I'm not sure if this means discord spies on you, but I'd be careful using it.[/QUOTE]
If you inspect element in discord (because discord is literally just a chromium wrapper) you can see that when you post a link, what gets embedded is actually a link to the thumbnail on discord's servers (something like images-ext-2.discordapp.net). So every link you've sent, even if you delete the message, has a cached version on discord's servers.
[QUOTE=LuaChobo;52511410]what is this post, i have no idea what you are saying aside from "no its ok because people still use facebook knowingly"
and?[/QUOTE]
The companies think it's fine because people don't actually leave or act up.
I don't think it's fine, I don't like it, but there's a hypocrisy to the people that whine and do nothing and enable Facebook or the like to keep doing it because it hasn't hurt them. People's apathy plays in their favour, actions speak a lot louder than a Facebook post about how Facebook is stealing your info.
I doubt anyone here really thinks it's supper okay that they do what they do, but no one really does anything contrary to prevent it.
[QUOTE=Lolcats;52511592]If you inspect element in discord (because discord is literally just a chromium wrapper) you can see that when you post a link, what gets embedded is actually a link to the thumbnail on discord's servers (something like images-ext-2.discordapp.net). So every link you've sent, even if you delete the message, has a cached version on discord's servers.[/QUOTE]
Uploading a file (image) and deleting it doesn't matter if you've saved the URL pointing to it. I haven't checked if it's actually deleted in the long run though.
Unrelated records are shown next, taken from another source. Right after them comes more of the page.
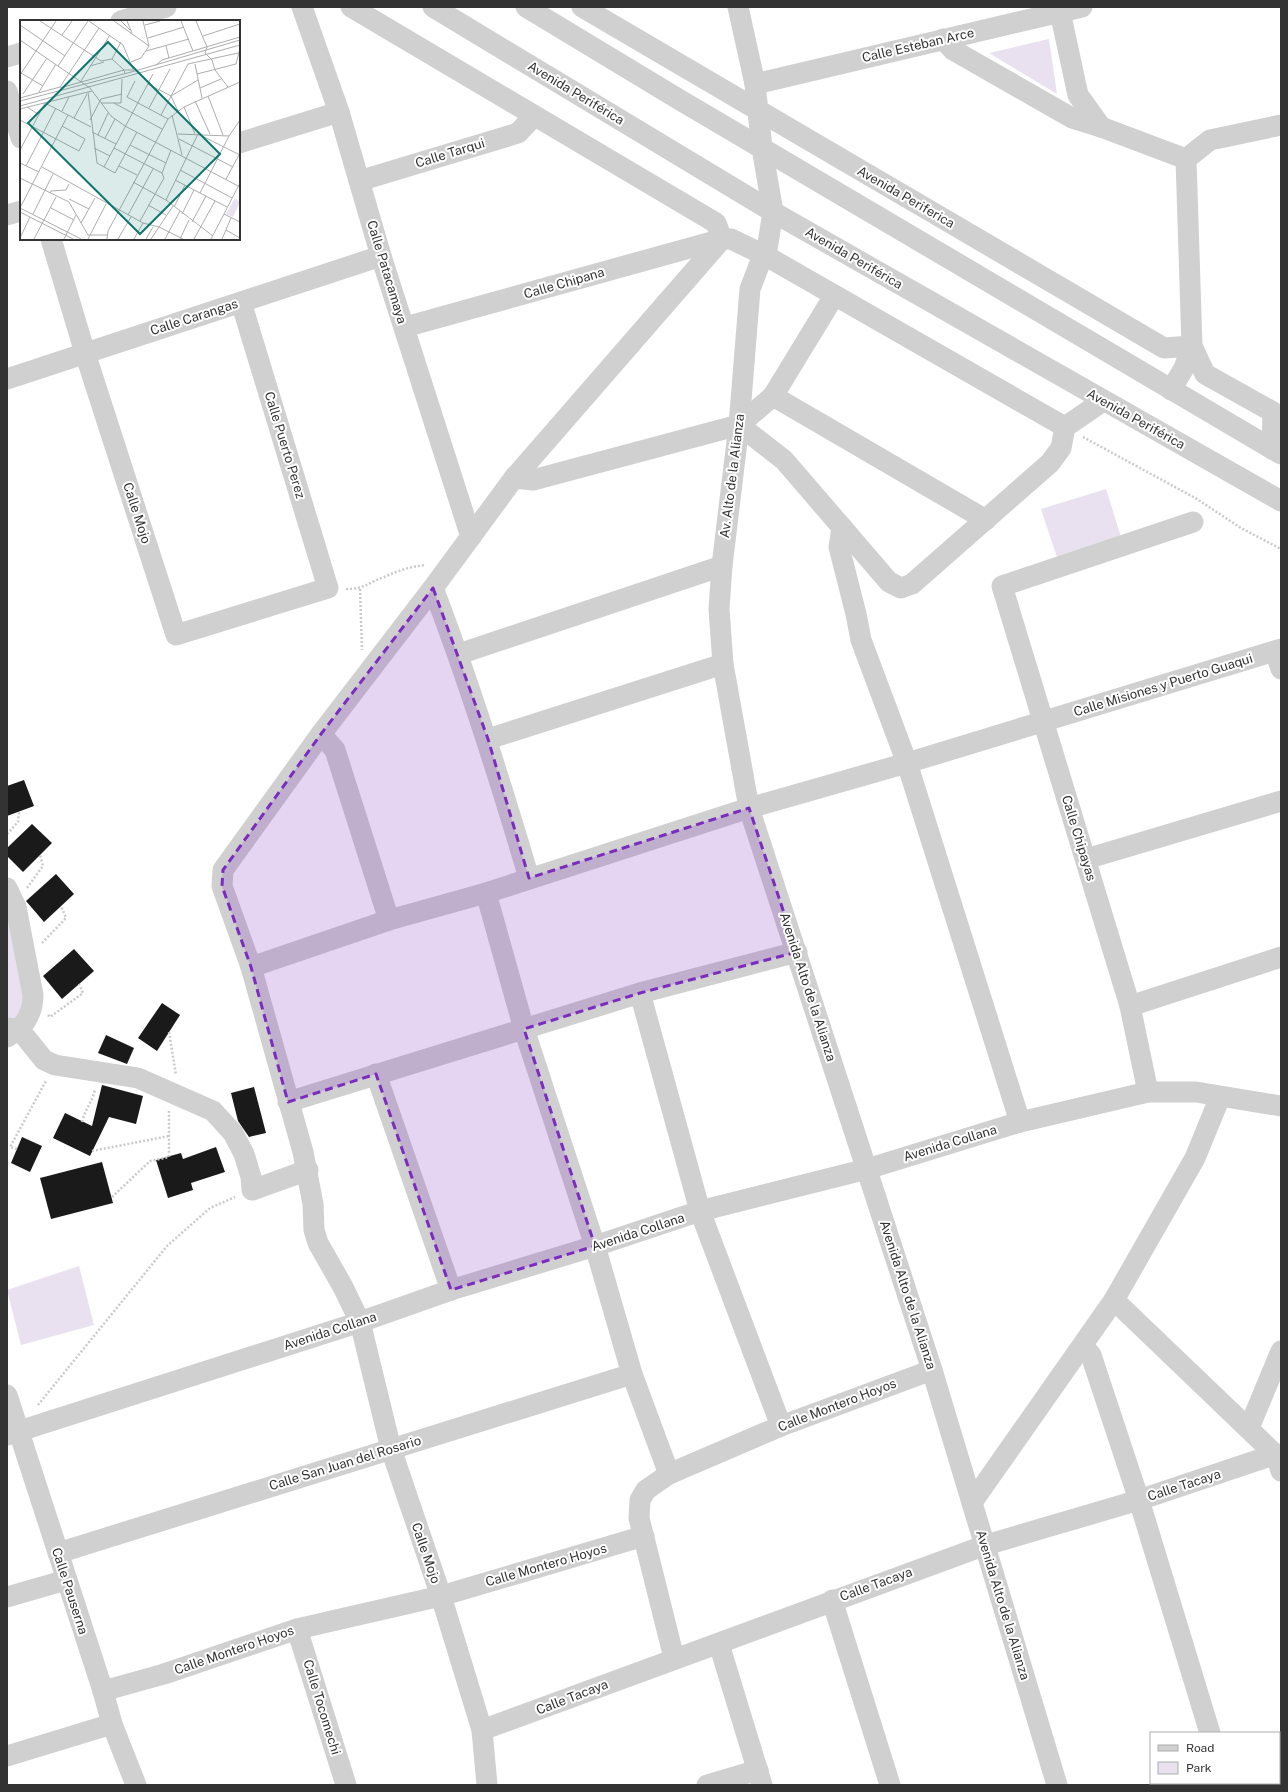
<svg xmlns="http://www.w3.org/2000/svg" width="1288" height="1792" viewBox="0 0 1288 1792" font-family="'Public Sans',sans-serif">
<rect width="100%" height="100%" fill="#fff"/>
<g fill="#e9e1ef">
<path d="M1049,39L1057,94L989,53Z"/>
<path d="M1106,489L1121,537L1057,557L1041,509Z"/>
<path d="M7,897L28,1010L7,1025Z"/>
<path d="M79,1266L94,1325L21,1345L7,1290Z"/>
</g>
<g fill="#1a1a1a">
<path d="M24,780L34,806L7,816V786Z"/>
<path d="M32,824L52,843L23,872L7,856V848Z"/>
<path d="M56,874L74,894L44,922L26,901Z"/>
<path d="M74,949L94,971L62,999L43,976Z"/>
<path d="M162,1003L180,1015L157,1051L138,1038Z"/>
<path d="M106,1035L134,1048L127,1064L98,1053Z"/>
<path d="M102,1085L143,1096L136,1124L109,1117L90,1156L53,1138L65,1113L92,1126Z"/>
<path d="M254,1087L266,1133L249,1137L238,1121L231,1093Z"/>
<path d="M22,1137L42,1146L30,1172L11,1163Z"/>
<path d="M216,1147L225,1172L191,1183L193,1190L168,1198L156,1160L181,1153L183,1159Z"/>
<path d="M102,1162L113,1203L51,1219L40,1178Z"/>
</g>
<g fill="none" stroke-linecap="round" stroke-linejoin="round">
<g stroke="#cacaca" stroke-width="2.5" stroke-dasharray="2 2" stroke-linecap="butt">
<path d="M1083,437L1197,499L1241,528L1281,549"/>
<path d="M346,589C365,589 367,583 384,577C397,571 412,566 426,565"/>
<path d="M360,589L362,650"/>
<path d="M7,834L18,822L19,812"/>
<path d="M27,888L43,866L40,855"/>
<path d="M42,943L66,918L61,906"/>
<path d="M48,1015L50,1017L83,993L79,984"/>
<path d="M169,1032L176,1075"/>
<path d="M82,1122C85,1109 93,1101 95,1089"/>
<path d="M17,1149L10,1147L46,1081"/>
<path d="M92,1151L169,1136"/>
<path d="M112,1197L150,1161L169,1157V1111"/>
<path d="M38,1405L167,1246L210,1208L235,1197"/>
</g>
<g stroke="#d0d0d0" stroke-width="21">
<path d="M302,7L339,112L381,256L471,537"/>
<path d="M351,7L716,223L722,239L405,327"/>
<path d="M433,7L773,212L1281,501"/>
<path d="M526,7L680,100L1281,454"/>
<path d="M582,7L1164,348L1192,346L1184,368L1171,390"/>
<path d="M738,7L755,84L762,148L773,212L766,256L760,263L750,289L739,425L722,566L719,609L723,664L749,808L932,1370L1057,1785"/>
<path d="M1059,7L1078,95L1101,127L1186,159"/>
<path d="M121,21L166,7"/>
<path d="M943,39L953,50L1072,118L1101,127"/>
<path d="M7,57L21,53"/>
<path d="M755,84L1082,7"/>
<path d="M7,91L21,138"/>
<path d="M239,143L339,112"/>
<path d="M1186,159L1192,346L1205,374L1273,412L1272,449"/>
<path d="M1186,159L1210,140L1281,125"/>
<path d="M359,181L518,133L534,116"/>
<path d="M7,215L21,211"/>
<path d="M51,239L85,353L176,635L328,588L241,302"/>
<path d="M7,379L381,256"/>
<path d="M773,396L834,296"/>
<path d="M739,425L784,460L889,582L901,588L912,584L1050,463L1061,448L1065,427L1103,401"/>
<path d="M514,478L533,480L739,425L773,396L986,520"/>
<path d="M842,527L839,547L856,614L861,640L907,763L1020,1122"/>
<path d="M433,588C470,684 500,780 529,878"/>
<path d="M1275,651L1281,669"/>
<path d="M459,654L722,566"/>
<path d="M321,734L335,750L389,920"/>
<path d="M488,739L723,664"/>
<path d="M1086,859L1281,801"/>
<path d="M7,888L16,907L33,995C33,1009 29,1019 19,1029L7,1028"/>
<path d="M486,893L524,1029L595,1246L632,1374L669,1474"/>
<path d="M251,967L389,920L486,893L749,808L907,763L1281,649"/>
<path d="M640,993L700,1211L781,1426"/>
<path d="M1130,1006L1281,957"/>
<path d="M7,1037L19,1029L44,1060L55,1065L138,1078L213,1111L233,1133L244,1154L251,1177L252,1190L308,1170"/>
<path d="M376,1074L451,1290"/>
<path d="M1148,1092L1130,1006L1002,586L1193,522"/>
<path d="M288,1102L640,993L797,952"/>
<path d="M1114,1300L1281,1460"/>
<path d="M1083,1346L1091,1355L1139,1500L1210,1733"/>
<path d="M7,1395L103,1691L112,1724L136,1785"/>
<path d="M1249,1428L1281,1351"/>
<path d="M7,1435L360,1322L451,1290L595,1246L700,1211L867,1169L1020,1122L1148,1092H1196L1281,1106"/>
<path d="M973,1501L1114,1300L1195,1158L1220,1097"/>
<path d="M58,1553L632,1374"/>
<path d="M7,1597L66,1580"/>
<path d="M832,1600L890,1785"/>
<path d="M297,1629L346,1785"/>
<path d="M719,1644L762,1785"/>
<path d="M674,1658L639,1518L640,1500L646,1490L669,1474L781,1426L932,1370"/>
<path d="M103,1691L164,1674L297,1629L441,1596L644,1536"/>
<path d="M482,1730L986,1545L1139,1500L1276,1454L1281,1471"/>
<path d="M7,1756L112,1724"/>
<path d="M1225,1783L1226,1785"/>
<path d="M487,1785L482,1730L441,1596L391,1449L360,1322L343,1287L318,1243L314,1230L313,1204L303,1152L251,967L222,886L223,870L321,734L433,588L514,478L722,239H731L766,256L1065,427"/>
<path d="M707,1785L758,1770"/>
</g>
</g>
<path fill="#7b2cbf" fill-opacity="0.2" stroke="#7b2cbf" stroke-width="3" stroke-dasharray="8 5" stroke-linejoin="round" d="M433,588L488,739L529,878L749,808L797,952L640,993L524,1029L595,1246L451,1290L376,1074L288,1102L251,967L222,886L223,870L321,734Z"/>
<g text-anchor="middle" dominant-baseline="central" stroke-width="4" stroke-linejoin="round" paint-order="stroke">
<g font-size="13" fill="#333" stroke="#fff">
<text transform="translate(918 45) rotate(-13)">Calle Esteban Arce</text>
<text transform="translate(576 93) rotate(31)">Avenida Periférica</text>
<text transform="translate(450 153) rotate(-17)">Calle Tarqui</text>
<text transform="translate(906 197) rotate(30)">Avenida Periferica</text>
<text transform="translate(854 258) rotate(30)">Avenida Periférica</text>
<text transform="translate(387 272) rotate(73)">Calle Patacamaya</text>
<text transform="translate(564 283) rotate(-16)">Calle Chipana</text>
<text transform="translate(194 317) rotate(-18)">Calle Carangas</text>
<text transform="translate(1136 419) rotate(29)">Avenida Periférica</text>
<text transform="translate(285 445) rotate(73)">Calle Puerto Perez</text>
<text transform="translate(732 476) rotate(-83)">Av. Alto de la Alianza</text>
<text transform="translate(137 513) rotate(72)">Calle Mojo</text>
<text transform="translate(1163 685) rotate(-17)">Calle Misiones y Puerto Guaqui</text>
<text transform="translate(1079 838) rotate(73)">Calle Chipayas</text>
<text transform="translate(808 987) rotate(72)">Avenida Alto de la Alianza</text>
<text transform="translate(950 1143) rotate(-17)">Avenida Collana</text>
<text transform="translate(638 1232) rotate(-18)">Avenida Collana</text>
<text transform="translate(908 1295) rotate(72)">Avenida Alto de la Alianza</text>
<text transform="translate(330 1331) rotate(-18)">Avenida Collana</text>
<text transform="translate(837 1405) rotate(-21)">Calle Montero Hoyos</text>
<text transform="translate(345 1463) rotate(-17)">Calle San Juan del Rosario</text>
<text transform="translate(1184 1485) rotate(-18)">Calle Tacaya</text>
<text transform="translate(426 1553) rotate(71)">Calle Mojo</text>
<text transform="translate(546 1565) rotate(-16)">Calle Montero Hoyos</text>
<text transform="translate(876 1584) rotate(-20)">Calle Tacaya</text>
<text transform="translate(70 1591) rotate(72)">Calle Pauserna</text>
<text transform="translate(1003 1605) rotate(73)">Avenida Alto de la Alianza</text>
<text transform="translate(234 1650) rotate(-19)">Calle Montero Hoyos</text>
<text transform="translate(572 1697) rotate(-21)">Calle Tacaya</text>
<text transform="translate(322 1707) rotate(73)">Calle Tocomechi</text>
</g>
</g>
<g transform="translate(20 20)">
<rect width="220" height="220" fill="#fff"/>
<path d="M215,178L220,182L213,197L206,194Z" fill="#e9e1ef"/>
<path fill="none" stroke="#adadad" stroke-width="1" d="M20,1L81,41L92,39M69,1L103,25L113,49M94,1L129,26M101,1L110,10M107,1L112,13M161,1L173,31M176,1L187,27L185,33L192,40L195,50L208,67M0,5L45,36M125,5L140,1M42,15L52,1M183,16L220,4M128,18L164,7M0,20L70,68L91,96L105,106L220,167M146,26L149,38M126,31L169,19M92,39L104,50H114M92,39L101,22M111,42L121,38L129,26L123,1M175,44L182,78M136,45L142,40L220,17M38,46L68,1M70,46L84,42M1,53L23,66M177,54L216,44L220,28M0,55L36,1M61,61L90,15M115,61L107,77L148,99M128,64L151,76L158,91M40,68L104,50L105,54M180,68L201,59M72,71L68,72L77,143L95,153L117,112M19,72L36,44M3,74L27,38M151,76L178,60M188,76L203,115M0,78L40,67L79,8M0,81L115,51L220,20M175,81L190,114M25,83L71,107M81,83H101L102,59M94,83L142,109M0,86L220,25M7,87L18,94M164,87L175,114M129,88L150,49M0,89L68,72M42,91L49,77M141,95L168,44L218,33M152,95L162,135M54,98L67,74M0,100L59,131L65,119L42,106M70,100L81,79L102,74M72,112L96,124M158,114L209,116M78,115L88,93M85,118L95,99M159,119L213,147M110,125L146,143M74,128L90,136M94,128L142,153M0,130L25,83M0,143L19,152M6,146L36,88M99,146L117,155M22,147L123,203L139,207L163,219M84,147L133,54M160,150L212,178M0,158L49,182L68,215H87M144,158L142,153L151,130M206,159L219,135M155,160L207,187M113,162L146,180L193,216M30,173L31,171L46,170L49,164M180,173L209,116L220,100M49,179L69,189M146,180L178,114L220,135M128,185L146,195M154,187L165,165M0,188L48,95M0,188L61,219M31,188L54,200M0,192L53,219M13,194L33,154M162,194L174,170M204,194L220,202M108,195L133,149M120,201L144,158M172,202L186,176M61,203L75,178M206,210L220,218M0,218L10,197M14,219L36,177M44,219L56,195M68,219L86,184M87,219L88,211L148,99L164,87L220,62M98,219L111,197M114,219L123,203M126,219L133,207M131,219L153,186M145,219L160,191M160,219L169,200M174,219L195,181M191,219L220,163M202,219L211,198"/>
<path fill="#0f766e" fill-opacity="0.15" stroke="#0f766e" stroke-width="2" d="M88,22L200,134L120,214L8,103Z"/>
<rect width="220" height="220" fill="none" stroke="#333" stroke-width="2"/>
</g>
<rect width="1288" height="1792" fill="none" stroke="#333333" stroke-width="16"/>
<rect x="1150" y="1732" width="130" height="52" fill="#ffffff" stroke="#adadad"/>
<rect x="1158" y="1745" width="20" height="6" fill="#d0d0d0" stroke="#adadad"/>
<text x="1186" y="1752" font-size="12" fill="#333333">Road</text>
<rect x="1158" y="1762" width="20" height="12" fill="#e9e1ef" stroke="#adadad"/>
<text x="1186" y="1772" font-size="12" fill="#333333">Park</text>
</svg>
[QUOTE=Asaratha;52511696]i can't tell, are you for or agaisnt what i say in this video? you're typing a lot but saying very little[/QUOTE]
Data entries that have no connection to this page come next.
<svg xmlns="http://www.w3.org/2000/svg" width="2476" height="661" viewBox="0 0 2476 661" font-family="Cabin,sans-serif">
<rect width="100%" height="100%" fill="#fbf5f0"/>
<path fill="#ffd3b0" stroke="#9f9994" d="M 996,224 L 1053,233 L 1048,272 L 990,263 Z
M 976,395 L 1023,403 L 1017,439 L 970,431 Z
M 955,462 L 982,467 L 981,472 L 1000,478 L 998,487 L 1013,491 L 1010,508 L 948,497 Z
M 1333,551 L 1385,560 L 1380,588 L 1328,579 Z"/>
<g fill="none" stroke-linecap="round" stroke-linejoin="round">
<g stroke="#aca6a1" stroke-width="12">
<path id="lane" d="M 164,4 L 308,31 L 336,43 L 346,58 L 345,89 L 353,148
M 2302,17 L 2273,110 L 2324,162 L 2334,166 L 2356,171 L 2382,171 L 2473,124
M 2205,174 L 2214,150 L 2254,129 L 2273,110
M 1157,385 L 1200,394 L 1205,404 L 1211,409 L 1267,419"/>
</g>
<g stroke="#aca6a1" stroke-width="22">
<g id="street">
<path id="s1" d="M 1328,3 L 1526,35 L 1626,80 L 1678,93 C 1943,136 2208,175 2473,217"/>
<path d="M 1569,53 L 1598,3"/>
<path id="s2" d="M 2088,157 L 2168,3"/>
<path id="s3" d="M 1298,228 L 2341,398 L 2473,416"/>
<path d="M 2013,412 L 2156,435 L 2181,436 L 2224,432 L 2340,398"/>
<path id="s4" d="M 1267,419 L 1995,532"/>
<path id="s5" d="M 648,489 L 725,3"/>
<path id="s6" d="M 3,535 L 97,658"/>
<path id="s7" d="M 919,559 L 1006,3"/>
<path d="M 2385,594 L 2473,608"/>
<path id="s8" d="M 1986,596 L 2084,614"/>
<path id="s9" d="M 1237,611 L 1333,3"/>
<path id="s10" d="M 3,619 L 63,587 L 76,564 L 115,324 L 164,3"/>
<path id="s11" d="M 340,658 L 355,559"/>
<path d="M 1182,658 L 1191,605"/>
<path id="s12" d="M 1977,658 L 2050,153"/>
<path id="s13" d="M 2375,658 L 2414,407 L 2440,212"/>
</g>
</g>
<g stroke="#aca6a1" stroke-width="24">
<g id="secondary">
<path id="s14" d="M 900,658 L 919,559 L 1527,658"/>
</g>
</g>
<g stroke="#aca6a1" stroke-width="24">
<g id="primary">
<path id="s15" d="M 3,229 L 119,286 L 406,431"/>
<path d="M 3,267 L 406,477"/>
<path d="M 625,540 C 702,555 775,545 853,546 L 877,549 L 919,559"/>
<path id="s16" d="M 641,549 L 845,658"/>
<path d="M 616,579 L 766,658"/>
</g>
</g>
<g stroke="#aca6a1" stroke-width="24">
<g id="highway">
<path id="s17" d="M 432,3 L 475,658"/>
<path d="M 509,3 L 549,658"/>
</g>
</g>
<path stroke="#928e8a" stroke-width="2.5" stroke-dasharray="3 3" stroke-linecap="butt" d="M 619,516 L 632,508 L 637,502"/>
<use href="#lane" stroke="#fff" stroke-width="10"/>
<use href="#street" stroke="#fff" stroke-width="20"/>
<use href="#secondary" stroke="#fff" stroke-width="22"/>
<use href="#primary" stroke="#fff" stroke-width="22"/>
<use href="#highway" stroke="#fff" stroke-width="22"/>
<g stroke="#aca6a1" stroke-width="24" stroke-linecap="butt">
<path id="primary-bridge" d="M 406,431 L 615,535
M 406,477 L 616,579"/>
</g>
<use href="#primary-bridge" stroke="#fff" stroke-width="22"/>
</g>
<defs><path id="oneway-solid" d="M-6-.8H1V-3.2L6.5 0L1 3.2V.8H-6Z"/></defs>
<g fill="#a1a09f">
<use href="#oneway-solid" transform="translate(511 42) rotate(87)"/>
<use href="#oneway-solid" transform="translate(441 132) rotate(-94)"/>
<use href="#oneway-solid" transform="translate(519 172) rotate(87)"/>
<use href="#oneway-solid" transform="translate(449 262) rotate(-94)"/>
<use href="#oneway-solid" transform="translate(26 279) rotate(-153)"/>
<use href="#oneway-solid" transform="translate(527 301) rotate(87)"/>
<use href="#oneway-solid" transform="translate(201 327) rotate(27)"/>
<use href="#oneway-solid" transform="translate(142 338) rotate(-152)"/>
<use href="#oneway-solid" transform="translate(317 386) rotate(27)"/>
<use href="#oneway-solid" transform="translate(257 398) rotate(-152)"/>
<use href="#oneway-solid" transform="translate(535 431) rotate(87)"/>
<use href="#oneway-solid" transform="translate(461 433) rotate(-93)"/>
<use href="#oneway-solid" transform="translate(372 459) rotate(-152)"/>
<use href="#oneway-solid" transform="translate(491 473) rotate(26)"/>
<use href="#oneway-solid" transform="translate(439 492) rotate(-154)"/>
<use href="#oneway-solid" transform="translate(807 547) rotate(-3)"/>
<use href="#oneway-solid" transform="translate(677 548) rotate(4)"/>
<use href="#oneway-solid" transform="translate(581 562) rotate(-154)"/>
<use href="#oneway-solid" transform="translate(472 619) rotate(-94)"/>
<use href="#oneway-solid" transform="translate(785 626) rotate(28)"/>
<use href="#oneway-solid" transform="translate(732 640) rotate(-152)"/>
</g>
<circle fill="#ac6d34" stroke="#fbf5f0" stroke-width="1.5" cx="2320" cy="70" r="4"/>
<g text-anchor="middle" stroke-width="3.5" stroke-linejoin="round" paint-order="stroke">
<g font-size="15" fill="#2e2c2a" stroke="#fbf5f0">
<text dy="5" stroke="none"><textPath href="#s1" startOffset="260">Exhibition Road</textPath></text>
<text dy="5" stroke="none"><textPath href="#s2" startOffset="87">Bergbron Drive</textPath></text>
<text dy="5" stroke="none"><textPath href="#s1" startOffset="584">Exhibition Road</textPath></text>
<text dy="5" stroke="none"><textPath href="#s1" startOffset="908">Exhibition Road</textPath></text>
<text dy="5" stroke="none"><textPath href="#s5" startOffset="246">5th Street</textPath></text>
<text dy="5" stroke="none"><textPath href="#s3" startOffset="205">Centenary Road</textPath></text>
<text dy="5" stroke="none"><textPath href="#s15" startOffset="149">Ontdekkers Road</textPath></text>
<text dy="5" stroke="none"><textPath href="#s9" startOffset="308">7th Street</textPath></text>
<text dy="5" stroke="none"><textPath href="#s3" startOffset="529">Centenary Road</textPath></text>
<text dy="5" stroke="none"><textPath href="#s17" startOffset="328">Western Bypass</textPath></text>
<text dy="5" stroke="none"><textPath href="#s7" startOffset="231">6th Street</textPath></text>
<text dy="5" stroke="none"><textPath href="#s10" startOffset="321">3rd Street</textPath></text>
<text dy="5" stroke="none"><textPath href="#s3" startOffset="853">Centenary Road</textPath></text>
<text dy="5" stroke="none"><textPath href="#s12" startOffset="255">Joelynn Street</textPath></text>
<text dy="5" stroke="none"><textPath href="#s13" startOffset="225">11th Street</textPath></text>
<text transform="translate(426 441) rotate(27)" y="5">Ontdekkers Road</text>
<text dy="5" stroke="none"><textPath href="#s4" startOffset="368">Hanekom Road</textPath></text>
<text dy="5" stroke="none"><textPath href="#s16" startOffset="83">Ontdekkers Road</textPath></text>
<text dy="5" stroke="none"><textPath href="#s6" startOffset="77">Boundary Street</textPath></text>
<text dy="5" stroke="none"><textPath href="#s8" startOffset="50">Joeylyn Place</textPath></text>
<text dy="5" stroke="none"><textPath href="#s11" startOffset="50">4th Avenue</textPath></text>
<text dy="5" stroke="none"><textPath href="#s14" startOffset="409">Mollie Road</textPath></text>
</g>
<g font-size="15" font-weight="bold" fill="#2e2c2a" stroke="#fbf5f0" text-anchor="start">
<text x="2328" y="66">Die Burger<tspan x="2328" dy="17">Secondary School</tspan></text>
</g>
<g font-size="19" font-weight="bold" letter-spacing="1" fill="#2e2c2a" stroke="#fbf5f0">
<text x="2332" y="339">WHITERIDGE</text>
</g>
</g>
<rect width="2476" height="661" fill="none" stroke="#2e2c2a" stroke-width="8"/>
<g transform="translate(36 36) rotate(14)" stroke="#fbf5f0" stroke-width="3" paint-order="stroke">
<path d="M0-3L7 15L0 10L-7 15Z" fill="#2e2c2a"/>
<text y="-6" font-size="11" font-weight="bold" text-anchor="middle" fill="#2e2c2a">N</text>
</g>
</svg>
Probably for, if you're actively not using other services like Facebook which also collect similar information.
But against, if you're saying this and continuing to support the practice by using other services like Facebook
[QUOTE=aussiedropbear;52509002]I hope he doesn't use any social media, anything google, a computer or a smartphone if he's this concerned about people selling his info
of all things I'd be least concerned about discord stealing my information (oh no they can see my shitty memes and random chit chat with people).[/QUOTE]
Not even I have gone that far and people still call me paranoid on a daily basis.
It's stupid to call people paranoid nowadays, because we know a lot more than we did 4 years ago.